Ennesimo episodio di violenza all'interno della Casa di Reclusione di Orvieto. Nel pomeriggio di giovedì 3 settembre, un detenuto, che non aveva ottenuto un colloquio con la dirigenza dell'istituo di pena ha aggredito con inaudita violenza l’ispettore capo colpendolo in faccia e in testa con una serie di pugni, e tentando anche di mordergli un orecchio. Nonostante immediato è stato l'intervento di altri agenti per bloccare l'aggressore e riportarlo alla calma, alla fine il bilancio del pomeriggio di follia vede tre agenti finiti al pronto soccorso e dimessi poi con prognosi che vanno dagli 8 ai 30 giorni e un quarto, che ha riportato lievi lesioni, medicato nella infermeria interna. 

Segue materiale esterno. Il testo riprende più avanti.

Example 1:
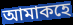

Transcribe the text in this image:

আমাকহে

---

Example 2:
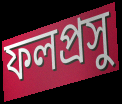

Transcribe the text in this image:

ফলপ্ৰসু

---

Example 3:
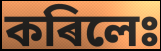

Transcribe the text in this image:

কৰিলেঃ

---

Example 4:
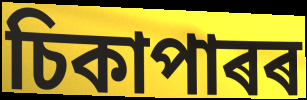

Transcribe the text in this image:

চিকাপাৰৰ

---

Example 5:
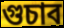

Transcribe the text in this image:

গুচাব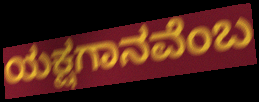
ಯಕ್ಷಗಾನವೆಂಬ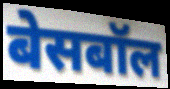
बेसबॉल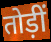
तोड़ीं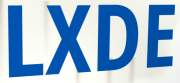
LXDEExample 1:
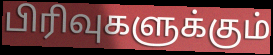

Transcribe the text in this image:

பிரிவுகளுக்கும்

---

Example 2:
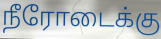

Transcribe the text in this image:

நீரோடைக்கு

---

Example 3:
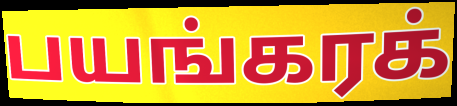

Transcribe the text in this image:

பயங்கரக்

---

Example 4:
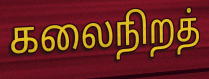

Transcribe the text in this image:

கலைநிறத்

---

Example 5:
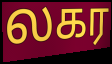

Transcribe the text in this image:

லகரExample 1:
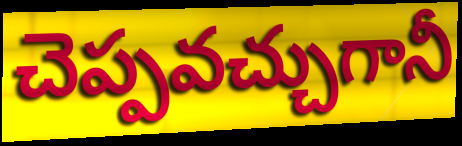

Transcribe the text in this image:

చెప్పవచ్చుగానీ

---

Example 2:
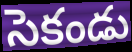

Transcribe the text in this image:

సెకండు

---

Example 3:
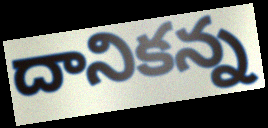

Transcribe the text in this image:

దానికన్న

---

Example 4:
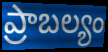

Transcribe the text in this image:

ప్రాబల్యం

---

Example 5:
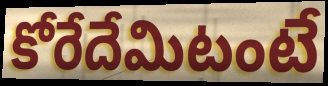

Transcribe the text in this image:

కోరేదేమిటంటే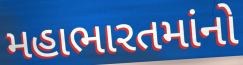
મહાભારતમાંનો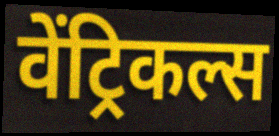
वेंट्रिकल्स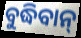
ବୁଦ୍ଧିବାନ୍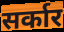
सर्कारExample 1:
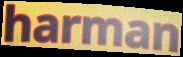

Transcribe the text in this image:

harman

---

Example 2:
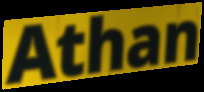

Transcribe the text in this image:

Athan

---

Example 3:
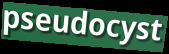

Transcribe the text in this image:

pseudocyst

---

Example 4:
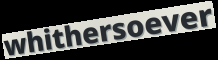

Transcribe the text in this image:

whithersoever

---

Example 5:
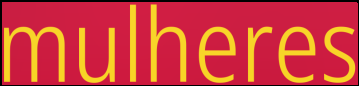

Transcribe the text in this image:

mulheres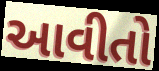
આવીતો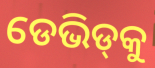
ଡେଭିଡ୍‍କୁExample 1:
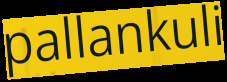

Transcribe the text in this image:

pallankuli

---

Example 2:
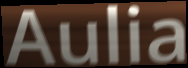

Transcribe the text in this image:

Aulia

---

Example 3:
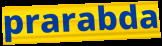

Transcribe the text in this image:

prarabda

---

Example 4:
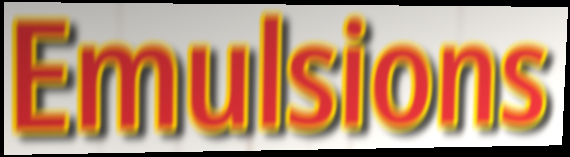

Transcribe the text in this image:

Emulsions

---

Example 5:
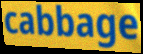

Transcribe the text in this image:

cabbage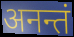
अनन्तं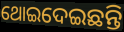
ଥୋଇଦେଇଛନ୍ତିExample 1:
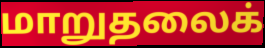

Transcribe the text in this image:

மாறுதலைக்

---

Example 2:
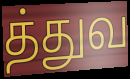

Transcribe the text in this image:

த்துவ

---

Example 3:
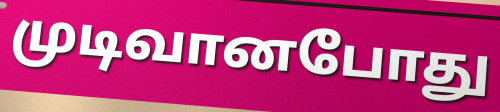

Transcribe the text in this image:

முடிவானபோது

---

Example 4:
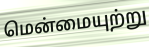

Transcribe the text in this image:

மென்மையுற்று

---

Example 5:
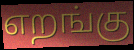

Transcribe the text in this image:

எறங்குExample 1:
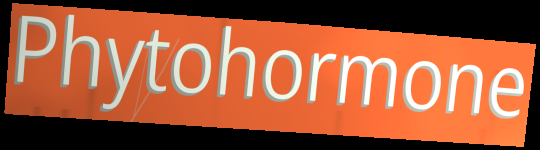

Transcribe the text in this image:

Dopo il fatto torna ad alzare la voce il segretario nazionale per l’Umbria del Sindacato Autonomo Polizia Penitenziaria Sappe, Fabrizio Bonino. “Ancora una volta dobbiamo registrare una vile aggressione alla Polizia Penitenziaria per futili motivi alla casa di reclusione di Orvieto - spiega - ieri pomeriggio un detenuto italiano recluso nel carcere cittadino, per futili motivi legati alla possibilità di avere un colloquio con la dirigenza dell'Istituto, peraltro molto carente nella gestione delle criticità relative sia al personale che ai detenuti, ha aggredito improvvisamente l’Ispettore Capo di Polizia Penitenziaria incaricato della Sorveglianza Generale."

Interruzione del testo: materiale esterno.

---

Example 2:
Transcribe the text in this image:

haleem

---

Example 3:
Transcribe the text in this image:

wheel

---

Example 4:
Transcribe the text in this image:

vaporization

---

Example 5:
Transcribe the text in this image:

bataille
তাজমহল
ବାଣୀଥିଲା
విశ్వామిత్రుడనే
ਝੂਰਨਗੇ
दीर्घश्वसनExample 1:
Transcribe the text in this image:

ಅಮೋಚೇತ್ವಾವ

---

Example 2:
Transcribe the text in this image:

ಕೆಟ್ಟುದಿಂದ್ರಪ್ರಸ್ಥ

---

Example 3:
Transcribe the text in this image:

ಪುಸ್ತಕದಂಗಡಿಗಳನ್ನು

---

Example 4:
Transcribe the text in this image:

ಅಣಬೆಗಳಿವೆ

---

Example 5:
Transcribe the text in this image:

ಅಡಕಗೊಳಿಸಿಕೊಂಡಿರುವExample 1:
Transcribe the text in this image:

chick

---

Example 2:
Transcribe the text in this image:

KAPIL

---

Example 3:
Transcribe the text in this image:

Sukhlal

“Nel caso di Orvieto, differentemente da altri istituti - continua Bonino - va registrata la carenza e l’inadeguatezza, più volte portate all’attenzione del Ministero e del Provveditorato, dei vertici del carcere che, sommata al caos generalizzato diffuso in molti istituti della Repubblica, formano una miscela esplosiva per l’ordine interno e per la sicurezza del personale di Polizia  Penitenziaria. Il Sappe torna a denunciare le criticità di Orvieto e chiede l’avvicendamento del Direttore e dei due funzionari di Polizia Penitenziaria, non in grado di tutelare e rappresentare il personale. Il Sappe è comunque vicino e solidale con i colleghi feriti, con i quali si complimenta per aver evitato conseguenze ancora peggiori e per l’abnegazione con la quale ancora riescono a svolgere la propria professione, nonostante la lontananza di chi li dovrebbe tutelare e rappresentare”.

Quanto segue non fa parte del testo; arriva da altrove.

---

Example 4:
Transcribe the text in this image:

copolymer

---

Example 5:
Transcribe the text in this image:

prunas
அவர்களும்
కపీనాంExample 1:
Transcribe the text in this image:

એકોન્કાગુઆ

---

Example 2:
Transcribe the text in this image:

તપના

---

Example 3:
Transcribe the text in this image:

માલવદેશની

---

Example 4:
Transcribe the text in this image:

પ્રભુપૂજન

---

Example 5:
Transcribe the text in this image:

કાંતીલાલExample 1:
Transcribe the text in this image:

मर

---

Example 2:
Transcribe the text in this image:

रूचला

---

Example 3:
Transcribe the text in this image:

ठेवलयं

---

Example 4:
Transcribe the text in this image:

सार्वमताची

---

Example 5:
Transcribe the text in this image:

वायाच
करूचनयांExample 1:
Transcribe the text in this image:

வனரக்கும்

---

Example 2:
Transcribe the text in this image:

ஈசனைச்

Anche Donato Capece, segretario generale del Sappe, esprime solidarietà e vicinanza al personale di Polizia Penitenziaria in servizio nel carcere di Orvieto ferito e contuso ed evidenzia: “quel che è accaduto, di una violenza inaccettabile, ci ricorda per l'ennesima volta quanto sia pericoloso lavorare in un penitenziario. Ogni giorno giungono notizie di aggressioni a donne e uomini del Corpo in servizio negli Istituti penitenziari del Paese, sempre più contusi, feriti, umiliati e vittime di violenze da parte di una parte di popolazione detenuta che non ha alcuna remora a scagliarsi contro chi in carcere rappresenta lo Stato."